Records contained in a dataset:
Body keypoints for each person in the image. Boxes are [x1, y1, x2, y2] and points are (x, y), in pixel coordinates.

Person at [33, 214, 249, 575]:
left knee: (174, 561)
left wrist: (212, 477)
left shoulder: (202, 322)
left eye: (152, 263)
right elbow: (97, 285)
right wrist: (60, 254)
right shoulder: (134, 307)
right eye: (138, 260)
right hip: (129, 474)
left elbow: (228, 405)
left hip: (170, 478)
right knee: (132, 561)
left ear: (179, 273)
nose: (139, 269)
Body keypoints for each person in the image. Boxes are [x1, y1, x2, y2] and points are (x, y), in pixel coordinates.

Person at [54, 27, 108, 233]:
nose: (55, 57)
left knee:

--

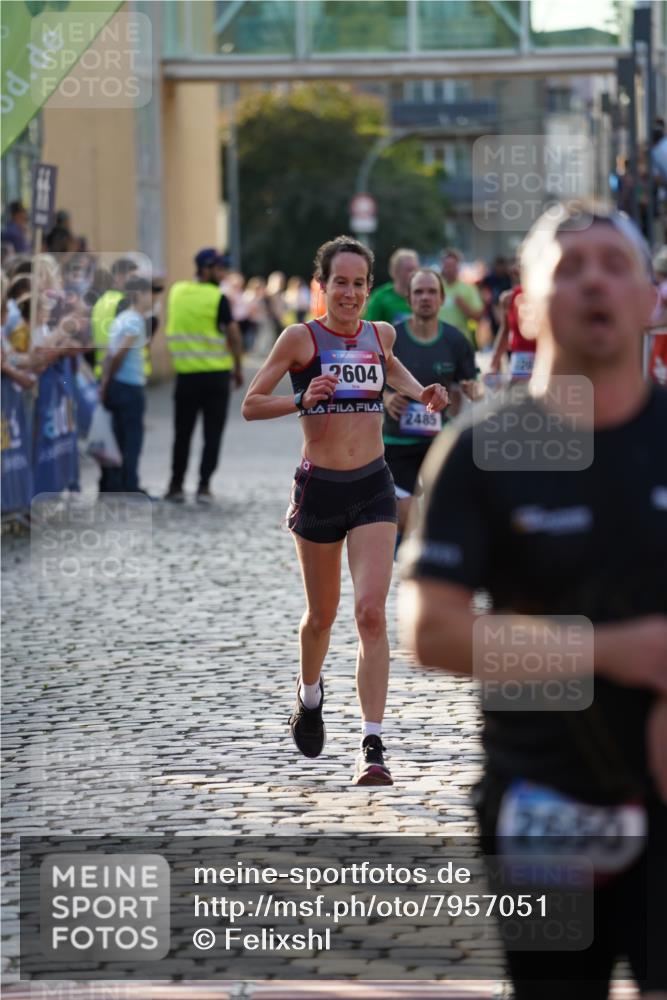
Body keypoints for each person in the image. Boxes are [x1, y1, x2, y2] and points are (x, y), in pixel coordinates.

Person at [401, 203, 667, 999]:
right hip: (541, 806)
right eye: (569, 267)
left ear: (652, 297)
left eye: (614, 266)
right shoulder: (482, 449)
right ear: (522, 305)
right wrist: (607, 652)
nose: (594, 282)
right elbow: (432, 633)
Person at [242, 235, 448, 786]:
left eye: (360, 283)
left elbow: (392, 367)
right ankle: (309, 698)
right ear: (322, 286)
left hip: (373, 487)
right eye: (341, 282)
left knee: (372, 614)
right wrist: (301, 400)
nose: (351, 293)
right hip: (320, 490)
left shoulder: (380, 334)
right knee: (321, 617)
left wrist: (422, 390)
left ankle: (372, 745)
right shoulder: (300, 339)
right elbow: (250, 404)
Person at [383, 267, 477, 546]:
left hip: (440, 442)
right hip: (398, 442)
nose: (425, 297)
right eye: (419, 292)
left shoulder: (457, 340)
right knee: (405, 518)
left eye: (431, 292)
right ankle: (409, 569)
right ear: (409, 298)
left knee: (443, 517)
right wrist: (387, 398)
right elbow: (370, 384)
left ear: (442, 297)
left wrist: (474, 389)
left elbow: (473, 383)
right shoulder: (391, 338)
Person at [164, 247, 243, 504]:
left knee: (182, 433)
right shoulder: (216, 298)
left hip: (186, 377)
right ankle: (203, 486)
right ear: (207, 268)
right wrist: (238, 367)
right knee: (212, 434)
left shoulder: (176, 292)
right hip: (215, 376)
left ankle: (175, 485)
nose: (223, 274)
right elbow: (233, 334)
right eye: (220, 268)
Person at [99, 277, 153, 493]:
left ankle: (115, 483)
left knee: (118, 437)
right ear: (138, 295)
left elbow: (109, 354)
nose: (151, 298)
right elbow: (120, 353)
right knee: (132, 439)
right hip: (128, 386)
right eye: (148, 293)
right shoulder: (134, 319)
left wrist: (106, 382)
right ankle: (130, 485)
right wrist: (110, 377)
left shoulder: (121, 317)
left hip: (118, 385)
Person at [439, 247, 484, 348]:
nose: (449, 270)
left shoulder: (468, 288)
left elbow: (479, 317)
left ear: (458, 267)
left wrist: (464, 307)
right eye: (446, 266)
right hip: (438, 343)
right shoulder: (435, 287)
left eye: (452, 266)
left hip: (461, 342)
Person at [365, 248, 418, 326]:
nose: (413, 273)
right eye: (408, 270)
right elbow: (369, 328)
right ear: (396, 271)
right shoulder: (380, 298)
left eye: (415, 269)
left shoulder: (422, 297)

--

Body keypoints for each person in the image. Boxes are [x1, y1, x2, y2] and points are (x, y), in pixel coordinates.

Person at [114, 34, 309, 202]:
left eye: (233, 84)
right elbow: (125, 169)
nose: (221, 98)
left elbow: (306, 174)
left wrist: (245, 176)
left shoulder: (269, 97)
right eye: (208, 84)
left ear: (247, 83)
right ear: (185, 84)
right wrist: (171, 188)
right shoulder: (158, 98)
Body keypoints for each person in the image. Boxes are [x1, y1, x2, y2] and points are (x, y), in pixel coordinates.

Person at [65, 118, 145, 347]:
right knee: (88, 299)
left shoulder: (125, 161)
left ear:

--- Exercise details ---
Each line of the entries above that contains "nose" must be copied into the answer.

--- Finished exercise ---
nose: (139, 269)
nose: (55, 57)
nose: (594, 282)
nose: (351, 293)
nose: (425, 297)
nose: (223, 274)
nose: (151, 298)
nose: (449, 270)
nose: (413, 273)
nose: (221, 98)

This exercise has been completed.